» Directions
Check every line of the data below for "cytoplasmic". Copy each one that has it.

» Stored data
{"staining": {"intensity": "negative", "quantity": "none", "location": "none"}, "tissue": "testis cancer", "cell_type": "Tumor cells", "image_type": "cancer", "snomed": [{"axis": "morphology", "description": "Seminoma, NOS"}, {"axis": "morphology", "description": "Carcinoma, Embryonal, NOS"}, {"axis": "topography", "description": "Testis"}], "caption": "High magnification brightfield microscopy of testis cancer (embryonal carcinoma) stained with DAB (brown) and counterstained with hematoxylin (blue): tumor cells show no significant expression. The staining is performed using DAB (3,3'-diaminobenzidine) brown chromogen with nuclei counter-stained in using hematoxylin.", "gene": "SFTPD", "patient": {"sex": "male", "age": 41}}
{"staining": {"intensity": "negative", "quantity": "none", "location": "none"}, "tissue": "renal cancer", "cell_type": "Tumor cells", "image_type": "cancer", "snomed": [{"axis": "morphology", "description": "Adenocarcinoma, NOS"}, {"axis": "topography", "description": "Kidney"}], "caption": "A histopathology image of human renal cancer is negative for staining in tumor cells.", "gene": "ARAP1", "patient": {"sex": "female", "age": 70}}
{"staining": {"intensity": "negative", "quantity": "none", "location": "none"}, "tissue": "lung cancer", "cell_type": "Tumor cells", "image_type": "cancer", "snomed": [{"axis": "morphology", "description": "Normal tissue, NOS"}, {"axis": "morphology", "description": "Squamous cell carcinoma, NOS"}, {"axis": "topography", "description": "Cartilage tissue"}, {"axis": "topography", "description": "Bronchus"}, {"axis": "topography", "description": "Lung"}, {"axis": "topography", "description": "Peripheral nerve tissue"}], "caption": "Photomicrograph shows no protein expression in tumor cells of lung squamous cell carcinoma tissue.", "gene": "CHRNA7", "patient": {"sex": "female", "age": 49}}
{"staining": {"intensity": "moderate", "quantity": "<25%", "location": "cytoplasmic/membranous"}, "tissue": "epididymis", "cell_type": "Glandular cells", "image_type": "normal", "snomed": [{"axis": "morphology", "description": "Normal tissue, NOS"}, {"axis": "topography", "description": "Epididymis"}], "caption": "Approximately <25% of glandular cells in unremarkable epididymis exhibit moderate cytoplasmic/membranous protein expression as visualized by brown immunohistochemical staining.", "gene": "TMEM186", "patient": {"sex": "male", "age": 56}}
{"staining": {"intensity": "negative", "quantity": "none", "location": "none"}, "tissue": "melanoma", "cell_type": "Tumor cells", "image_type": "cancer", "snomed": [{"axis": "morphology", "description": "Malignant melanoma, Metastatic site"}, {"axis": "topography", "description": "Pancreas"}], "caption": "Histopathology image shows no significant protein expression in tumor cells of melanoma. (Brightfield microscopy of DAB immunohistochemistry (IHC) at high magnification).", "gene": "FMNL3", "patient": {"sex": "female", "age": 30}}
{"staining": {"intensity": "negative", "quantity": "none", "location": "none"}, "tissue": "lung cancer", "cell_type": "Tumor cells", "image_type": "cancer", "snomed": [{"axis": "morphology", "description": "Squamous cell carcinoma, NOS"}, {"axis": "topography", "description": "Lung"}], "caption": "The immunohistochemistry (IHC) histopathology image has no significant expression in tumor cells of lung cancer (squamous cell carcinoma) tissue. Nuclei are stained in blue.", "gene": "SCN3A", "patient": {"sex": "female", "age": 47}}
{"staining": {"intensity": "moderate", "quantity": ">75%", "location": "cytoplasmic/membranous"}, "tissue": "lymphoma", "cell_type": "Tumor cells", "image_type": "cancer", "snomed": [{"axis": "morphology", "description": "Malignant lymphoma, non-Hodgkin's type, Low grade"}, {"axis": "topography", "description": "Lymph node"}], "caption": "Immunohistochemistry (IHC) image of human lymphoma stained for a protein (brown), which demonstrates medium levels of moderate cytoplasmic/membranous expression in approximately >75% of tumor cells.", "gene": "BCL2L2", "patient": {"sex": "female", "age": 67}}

» Final answer
{"staining": {"intensity": "moderate", "quantity": "<25%", "location": "cytoplasmic/membranous"}, "tissue": "epididymis", "cell_type": "Glandular cells", "image_type": "normal", "snomed": [{"axis": "morphology", "description": "Normal tissue, NOS"}, {"axis": "topography", "description": "Epididymis"}], "caption": "Approximately <25% of glandular cells in unremarkable epididymis exhibit moderate cytoplasmic/membranous protein expression as visualized by brown immunohistochemical staining.", "gene": "TMEM186", "patient": {"sex": "male", "age": 56}}
{"staining": {"intensity": "moderate", "quantity": ">75%", "location": "cytoplasmic/membranous"}, "tissue": "lymphoma", "cell_type": "Tumor cells", "image_type": "cancer", "snomed": [{"axis": "morphology", "description": "Malignant lymphoma, non-Hodgkin's type, Low grade"}, {"axis": "topography", "description": "Lymph node"}], "caption": "Immunohistochemistry (IHC) image of human lymphoma stained for a protein (brown), which demonstrates medium levels of moderate cytoplasmic/membranous expression in approximately >75% of tumor cells.", "gene": "BCL2L2", "patient": {"sex": "female", "age": 67}}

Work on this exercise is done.